EXERCISE GOAL: Start at the line in the entries below that contains "is an immunohistochemistry", stop at the line that contains "of human papillary", and output exactly the lines in that span, both ends included.

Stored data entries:
^^^^^^^^^^^^^^^^
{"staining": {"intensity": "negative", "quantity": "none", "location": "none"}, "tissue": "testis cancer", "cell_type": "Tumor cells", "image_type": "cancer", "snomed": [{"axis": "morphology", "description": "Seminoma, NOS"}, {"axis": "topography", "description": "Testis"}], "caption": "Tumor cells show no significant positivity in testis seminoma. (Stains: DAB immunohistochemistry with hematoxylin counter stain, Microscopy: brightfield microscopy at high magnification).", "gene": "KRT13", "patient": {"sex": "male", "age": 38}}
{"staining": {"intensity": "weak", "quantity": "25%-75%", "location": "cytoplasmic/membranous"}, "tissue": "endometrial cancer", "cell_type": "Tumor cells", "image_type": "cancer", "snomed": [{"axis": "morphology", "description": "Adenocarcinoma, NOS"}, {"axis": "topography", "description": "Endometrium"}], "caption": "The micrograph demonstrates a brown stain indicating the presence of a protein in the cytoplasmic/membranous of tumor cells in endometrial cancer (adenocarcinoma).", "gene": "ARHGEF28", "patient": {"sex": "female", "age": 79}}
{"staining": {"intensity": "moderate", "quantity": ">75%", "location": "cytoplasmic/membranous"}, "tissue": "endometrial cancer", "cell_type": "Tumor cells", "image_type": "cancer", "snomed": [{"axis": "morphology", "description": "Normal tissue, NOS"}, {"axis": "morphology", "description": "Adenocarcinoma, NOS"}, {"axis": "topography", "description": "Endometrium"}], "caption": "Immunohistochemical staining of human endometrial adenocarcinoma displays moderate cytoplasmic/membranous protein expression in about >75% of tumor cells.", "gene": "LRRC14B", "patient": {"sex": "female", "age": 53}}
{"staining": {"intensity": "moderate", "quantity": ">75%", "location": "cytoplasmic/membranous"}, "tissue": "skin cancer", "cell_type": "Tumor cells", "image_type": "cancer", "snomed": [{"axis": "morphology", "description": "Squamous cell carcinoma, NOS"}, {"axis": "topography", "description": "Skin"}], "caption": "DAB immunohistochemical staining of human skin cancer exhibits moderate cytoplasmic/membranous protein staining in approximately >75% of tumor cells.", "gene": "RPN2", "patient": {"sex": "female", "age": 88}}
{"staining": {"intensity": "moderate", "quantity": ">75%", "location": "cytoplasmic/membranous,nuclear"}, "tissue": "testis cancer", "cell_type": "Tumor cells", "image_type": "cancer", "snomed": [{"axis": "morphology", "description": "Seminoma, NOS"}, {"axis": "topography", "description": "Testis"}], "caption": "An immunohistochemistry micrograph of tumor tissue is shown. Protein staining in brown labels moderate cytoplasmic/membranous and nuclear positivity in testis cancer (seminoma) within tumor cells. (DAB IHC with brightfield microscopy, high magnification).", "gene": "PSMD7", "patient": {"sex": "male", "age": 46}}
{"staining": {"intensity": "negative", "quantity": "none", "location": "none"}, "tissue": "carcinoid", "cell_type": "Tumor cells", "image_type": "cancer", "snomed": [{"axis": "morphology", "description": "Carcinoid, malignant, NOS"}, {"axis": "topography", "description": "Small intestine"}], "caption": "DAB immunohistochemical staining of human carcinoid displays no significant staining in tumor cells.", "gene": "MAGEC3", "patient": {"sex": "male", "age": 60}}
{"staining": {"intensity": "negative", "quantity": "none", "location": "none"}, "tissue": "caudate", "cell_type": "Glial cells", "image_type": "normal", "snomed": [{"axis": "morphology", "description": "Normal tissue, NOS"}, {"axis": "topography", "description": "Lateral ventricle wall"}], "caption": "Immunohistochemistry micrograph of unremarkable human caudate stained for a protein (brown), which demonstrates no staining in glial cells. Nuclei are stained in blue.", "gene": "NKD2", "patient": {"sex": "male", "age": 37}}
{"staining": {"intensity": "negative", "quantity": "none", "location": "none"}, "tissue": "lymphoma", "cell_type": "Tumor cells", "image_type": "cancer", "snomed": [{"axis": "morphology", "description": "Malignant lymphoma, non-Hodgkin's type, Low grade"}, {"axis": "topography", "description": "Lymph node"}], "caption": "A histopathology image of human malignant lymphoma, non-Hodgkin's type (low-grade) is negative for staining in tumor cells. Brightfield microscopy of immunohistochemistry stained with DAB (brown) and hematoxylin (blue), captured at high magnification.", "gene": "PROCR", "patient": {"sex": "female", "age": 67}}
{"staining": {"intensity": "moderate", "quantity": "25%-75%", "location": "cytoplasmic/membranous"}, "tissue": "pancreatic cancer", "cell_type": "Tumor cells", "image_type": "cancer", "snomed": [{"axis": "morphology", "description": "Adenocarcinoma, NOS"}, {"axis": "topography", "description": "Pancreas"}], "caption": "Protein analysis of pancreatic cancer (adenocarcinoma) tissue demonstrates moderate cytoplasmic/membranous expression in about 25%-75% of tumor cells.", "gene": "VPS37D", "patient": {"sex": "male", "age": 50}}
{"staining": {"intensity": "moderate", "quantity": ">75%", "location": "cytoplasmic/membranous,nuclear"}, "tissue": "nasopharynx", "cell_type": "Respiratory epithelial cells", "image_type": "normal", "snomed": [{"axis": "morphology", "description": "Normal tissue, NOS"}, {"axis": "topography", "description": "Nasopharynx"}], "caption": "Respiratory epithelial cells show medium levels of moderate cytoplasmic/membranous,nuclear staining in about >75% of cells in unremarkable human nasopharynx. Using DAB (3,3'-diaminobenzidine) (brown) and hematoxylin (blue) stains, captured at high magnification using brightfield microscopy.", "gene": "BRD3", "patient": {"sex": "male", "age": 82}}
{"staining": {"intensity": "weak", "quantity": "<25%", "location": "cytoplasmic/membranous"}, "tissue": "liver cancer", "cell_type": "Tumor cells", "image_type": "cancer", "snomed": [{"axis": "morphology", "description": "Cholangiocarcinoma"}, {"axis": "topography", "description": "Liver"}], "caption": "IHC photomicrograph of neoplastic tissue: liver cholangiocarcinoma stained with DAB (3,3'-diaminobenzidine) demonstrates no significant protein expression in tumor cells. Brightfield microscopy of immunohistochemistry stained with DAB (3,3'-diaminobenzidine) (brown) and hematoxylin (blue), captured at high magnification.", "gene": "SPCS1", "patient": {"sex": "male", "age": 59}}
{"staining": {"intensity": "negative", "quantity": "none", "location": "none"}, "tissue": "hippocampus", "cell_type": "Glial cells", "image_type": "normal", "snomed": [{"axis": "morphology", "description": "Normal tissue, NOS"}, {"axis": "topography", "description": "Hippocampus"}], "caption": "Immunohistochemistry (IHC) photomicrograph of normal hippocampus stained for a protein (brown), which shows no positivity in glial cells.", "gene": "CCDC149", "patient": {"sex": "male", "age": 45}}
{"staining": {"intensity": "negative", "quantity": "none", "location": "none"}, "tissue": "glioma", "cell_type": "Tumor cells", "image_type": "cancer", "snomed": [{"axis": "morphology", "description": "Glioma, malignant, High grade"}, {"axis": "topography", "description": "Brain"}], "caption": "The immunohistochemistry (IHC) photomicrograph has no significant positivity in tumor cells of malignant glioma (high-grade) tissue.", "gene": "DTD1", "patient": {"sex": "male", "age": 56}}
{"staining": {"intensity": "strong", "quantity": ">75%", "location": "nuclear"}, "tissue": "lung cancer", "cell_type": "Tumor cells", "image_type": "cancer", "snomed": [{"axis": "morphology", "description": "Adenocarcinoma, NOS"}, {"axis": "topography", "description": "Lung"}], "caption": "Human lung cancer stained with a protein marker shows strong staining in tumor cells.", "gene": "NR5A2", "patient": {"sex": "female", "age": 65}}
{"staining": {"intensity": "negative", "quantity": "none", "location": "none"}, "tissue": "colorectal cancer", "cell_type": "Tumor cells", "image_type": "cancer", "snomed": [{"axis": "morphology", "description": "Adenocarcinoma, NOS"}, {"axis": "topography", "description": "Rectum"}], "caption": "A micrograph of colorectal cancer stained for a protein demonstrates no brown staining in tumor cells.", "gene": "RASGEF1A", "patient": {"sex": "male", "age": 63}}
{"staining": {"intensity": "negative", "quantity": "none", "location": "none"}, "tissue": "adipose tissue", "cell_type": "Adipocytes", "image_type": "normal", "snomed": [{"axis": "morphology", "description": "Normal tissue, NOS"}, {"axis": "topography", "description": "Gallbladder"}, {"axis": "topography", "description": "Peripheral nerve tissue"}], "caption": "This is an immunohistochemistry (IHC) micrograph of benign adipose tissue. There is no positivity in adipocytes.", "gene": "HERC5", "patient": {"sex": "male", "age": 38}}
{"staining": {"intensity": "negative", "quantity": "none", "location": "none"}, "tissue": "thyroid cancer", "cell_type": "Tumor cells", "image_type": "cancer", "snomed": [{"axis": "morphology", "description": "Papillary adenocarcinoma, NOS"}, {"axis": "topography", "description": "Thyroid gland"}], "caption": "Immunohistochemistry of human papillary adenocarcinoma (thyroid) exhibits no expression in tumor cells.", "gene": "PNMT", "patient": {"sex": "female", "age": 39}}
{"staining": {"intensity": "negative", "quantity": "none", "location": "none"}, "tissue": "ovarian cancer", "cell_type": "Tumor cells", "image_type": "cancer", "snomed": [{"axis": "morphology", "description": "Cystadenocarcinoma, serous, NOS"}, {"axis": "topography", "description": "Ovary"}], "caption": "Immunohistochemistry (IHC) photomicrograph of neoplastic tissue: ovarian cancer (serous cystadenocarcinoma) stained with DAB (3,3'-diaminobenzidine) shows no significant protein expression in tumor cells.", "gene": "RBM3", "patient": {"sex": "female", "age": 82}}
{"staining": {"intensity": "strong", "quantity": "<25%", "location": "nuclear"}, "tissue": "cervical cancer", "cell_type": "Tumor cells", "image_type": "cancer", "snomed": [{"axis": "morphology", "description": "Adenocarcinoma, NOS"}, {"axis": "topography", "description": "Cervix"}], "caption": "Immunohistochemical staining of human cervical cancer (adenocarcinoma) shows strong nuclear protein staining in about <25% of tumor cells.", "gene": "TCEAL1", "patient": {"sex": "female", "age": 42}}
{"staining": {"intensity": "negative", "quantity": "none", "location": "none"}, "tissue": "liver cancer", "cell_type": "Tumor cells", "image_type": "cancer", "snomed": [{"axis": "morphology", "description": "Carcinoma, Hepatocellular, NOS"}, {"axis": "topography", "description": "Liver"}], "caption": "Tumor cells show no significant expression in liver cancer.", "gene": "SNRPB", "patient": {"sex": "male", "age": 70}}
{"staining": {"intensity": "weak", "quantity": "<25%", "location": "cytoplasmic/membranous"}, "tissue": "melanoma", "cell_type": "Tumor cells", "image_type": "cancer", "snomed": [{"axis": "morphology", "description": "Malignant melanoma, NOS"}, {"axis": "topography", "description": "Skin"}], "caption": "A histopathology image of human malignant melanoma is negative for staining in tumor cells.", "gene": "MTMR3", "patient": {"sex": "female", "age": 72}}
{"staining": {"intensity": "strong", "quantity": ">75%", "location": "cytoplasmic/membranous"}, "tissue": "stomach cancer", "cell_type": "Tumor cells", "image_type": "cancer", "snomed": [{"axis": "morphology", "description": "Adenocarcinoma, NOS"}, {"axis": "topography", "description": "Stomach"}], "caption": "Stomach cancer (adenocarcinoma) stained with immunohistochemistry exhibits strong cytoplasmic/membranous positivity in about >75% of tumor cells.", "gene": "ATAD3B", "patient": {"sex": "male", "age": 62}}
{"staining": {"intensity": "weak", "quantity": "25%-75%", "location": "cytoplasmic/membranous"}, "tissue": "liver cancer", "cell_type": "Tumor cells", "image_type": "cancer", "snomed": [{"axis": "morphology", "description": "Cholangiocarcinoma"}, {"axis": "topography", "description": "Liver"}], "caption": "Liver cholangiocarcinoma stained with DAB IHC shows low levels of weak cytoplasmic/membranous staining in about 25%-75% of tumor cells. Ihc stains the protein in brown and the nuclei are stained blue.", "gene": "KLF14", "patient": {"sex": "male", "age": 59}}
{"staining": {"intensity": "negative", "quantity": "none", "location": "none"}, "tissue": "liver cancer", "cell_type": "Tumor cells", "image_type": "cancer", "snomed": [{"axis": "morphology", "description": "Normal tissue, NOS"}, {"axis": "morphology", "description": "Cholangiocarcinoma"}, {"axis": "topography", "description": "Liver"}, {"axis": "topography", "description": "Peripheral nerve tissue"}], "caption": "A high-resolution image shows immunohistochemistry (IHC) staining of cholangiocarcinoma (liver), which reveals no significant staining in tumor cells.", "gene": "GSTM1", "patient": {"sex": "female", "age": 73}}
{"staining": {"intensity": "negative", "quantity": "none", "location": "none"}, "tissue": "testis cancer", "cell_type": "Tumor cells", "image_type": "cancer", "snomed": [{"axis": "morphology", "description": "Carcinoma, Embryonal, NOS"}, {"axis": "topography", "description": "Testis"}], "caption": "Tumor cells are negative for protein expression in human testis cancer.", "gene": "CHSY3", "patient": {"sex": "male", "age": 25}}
^^^^^^^^^^^^^^^^
TASK RESULT:
{"staining": {"intensity": "negative", "quantity": "none", "location": "none"}, "tissue": "adipose tissue", "cell_type": "Adipocytes", "image_type": "normal", "snomed": [{"axis": "morphology", "description": "Normal tissue, NOS"}, {"axis": "topography", "description": "Gallbladder"}, {"axis": "topography", "description": "Peripheral nerve tissue"}], "caption": "This is an immunohistochemistry (IHC) micrograph of benign adipose tissue. There is no positivity in adipocytes.", "gene": "HERC5", "patient": {"sex": "male", "age": 38}}
{"staining": {"intensity": "negative", "quantity": "none", "location": "none"}, "tissue": "thyroid cancer", "cell_type": "Tumor cells", "image_type": "cancer", "snomed": [{"axis": "morphology", "description": "Papillary adenocarcinoma, NOS"}, {"axis": "topography", "description": "Thyroid gland"}], "caption": "Immunohistochemistry of human papillary adenocarcinoma (thyroid) exhibits no expression in tumor cells.", "gene": "PNMT", "patient": {"sex": "female", "age": 39}}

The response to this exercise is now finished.